= Beginning of Section =

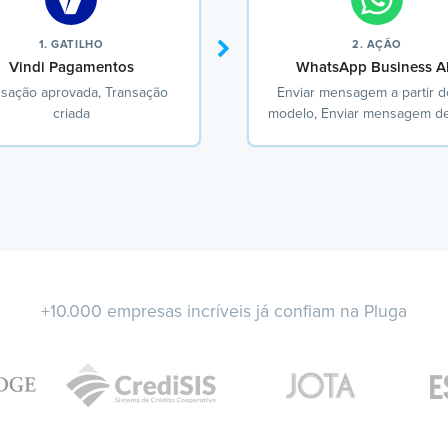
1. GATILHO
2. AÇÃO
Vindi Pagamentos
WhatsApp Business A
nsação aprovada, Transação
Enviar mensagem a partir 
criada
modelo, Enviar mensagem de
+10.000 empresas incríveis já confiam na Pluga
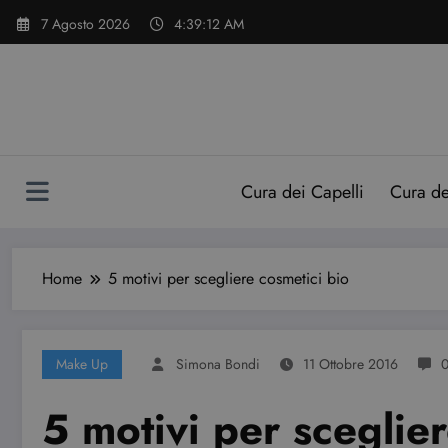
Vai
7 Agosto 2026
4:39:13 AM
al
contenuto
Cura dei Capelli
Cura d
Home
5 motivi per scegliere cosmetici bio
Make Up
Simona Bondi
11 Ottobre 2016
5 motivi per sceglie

= End of Section =

* _Instruction_
Could you output every line of text read from the material above, character for character, leaving the pictures themselves out?

* _Result_
1. GATILHO
2. AÇÃO
Vindi Pagamentos
WhatsApp Business A
nsação aprovada, Transação
Enviar mensagem a partir 
criada
modelo, Enviar mensagem de
+10.000 empresas incríveis já confiam na Pluga
Vai
7 Agosto 2026
4:39:13 AM
al
contenuto
Cura dei Capelli
Cura d
Home
5 motivi per scegliere cosmetici bio
Make Up
Simona Bondi
11 Ottobre 2016
5 motivi per sceglie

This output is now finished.